Alex shook her head. ‘You can stay here as long as you wish, Alexandra. I’ll find room. I’ll not have you thinking you need to go back and put up with Ted Foster’s mood swings because he thinks he’s the only person who’s ever been affected by a bad situation.’

‘It’s not that clear cut though, Susannah.’ Her dad wasn’t a bad person. Finn might’ve had a rough ride but Alex remembered a different time when her dad was different too.

‘Nothing is ever as clear cut at people like to convince themselves, Alex. Sometimes I wonder if that’s not why your father was so desperate for you kids to keep your distance from one another,’ Susannah said sourly.

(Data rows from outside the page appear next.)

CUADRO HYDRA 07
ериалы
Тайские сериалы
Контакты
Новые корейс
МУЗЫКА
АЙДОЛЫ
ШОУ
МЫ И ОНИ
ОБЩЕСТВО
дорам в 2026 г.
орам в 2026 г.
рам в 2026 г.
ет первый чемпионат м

‘What do you mean?’ Alex felt a small edge of betrayal. Susannah was not a fan. One blowout with her dad and Alex was open to hearing what Susannah thought of him. Alex was already wishing she hadn’t asked. Susannah looked off through the black glass towards the annexe. The lights were off now. Finn had gone to bed and so wouldn’t come over here to the barn. Alex eased down a little.

Susannah opened her mouth to say something and then
thought better of it, Alex could tell. Susannah had a second shot. ‘I just think your father was desperate to blame somebody for what happened at the river. And Finn fit the bill. I’ll never forget that day, when Finn came home. Eighteen years old and he cried himself to sleep that night like a little boy.’

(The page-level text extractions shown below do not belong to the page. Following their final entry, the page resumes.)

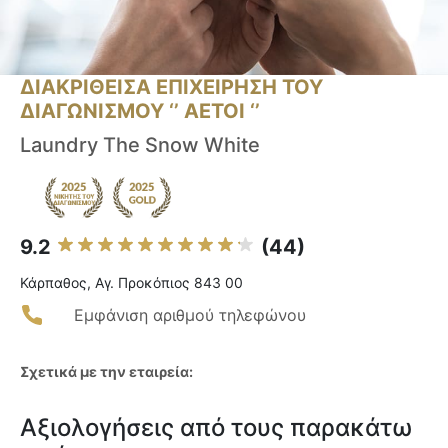
ΔΙΑΚΡΙΘΕΙΣΑ ΕΠΙΧΕΙΡΗΣΗ ΤΟΥ
ΔΙΑΓΩΝΙΣΜΟΥ ‘’ ΑΕΤΟΙ ‘’
Laundry The Snow White
9.2
(44)
Κάρπαθος, Αγ. Προκόπιος 843 00
Εμφάνιση αριθμού τηλεφώνου
Σχετικά με την εταιρεία:
Αξιολογήσεις από τους παρακάτω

Alex set her mug down and stared into it. ‘Finn didn’t deserve to be treated the way he was. I tried to explain to my dad, Susannah. But he saw us both covered in nettle rash, he thought—’

‘I know what he thought, Alex. And he was wrong. He was wrong to throw those sorts of accusations at the two of you.’ Susannah’s expression was deadly serious. ‘I wanted your father strung up for what he did to my son on your front lawn, but it was Finn who wouldn’t press charges.’

That didn’t surprise Alex one bit.

‘Your father had no idea what an effect Dillon’s accident had on Finn. Your mother did but then Blythe is a calmer, gentler soul. She knew about Finn’s nightmares. I used to find him wet with sweat some nights. We’d go for months and then another would hit.’

‘I’m sorry, Susannah. I didn’t know.’ Finn had never told her. Jem had suffered nightmares afterwards too. Their mum had taken her off to a psychologist because of her sleep problems. Alex felt a searing pain in her chest. The ripples of that summer afternoon were endless. ‘I’m sorry, Susannah,’ she said again.

Susannah was watching her intently across the counter
top. ‘I know you are, Alex. Everyone in this town knows you are, sweetheart. You could go and get yourself one of those golden flags with the dragons’ heads off Eilidh high street wave it in the air, and shout how sorry you are, and it wouldn’t be any more obvious than it already is just looking at you. But you’ve got to let it go now, my darling girl. Before there’s nothing left of you except for how sorry you are.’